**Work to be completed**
Retype each line below without a single alteration.

**Working data**
++++
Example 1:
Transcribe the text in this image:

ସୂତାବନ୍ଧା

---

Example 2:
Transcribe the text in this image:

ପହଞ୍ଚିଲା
++++
**Solved problem**
Example 1:
Transcribe the text in this image:

ସୂତାବନ୍ଧା

---

Example 2:
Transcribe the text in this image:

ପହଞ୍ଚିଲା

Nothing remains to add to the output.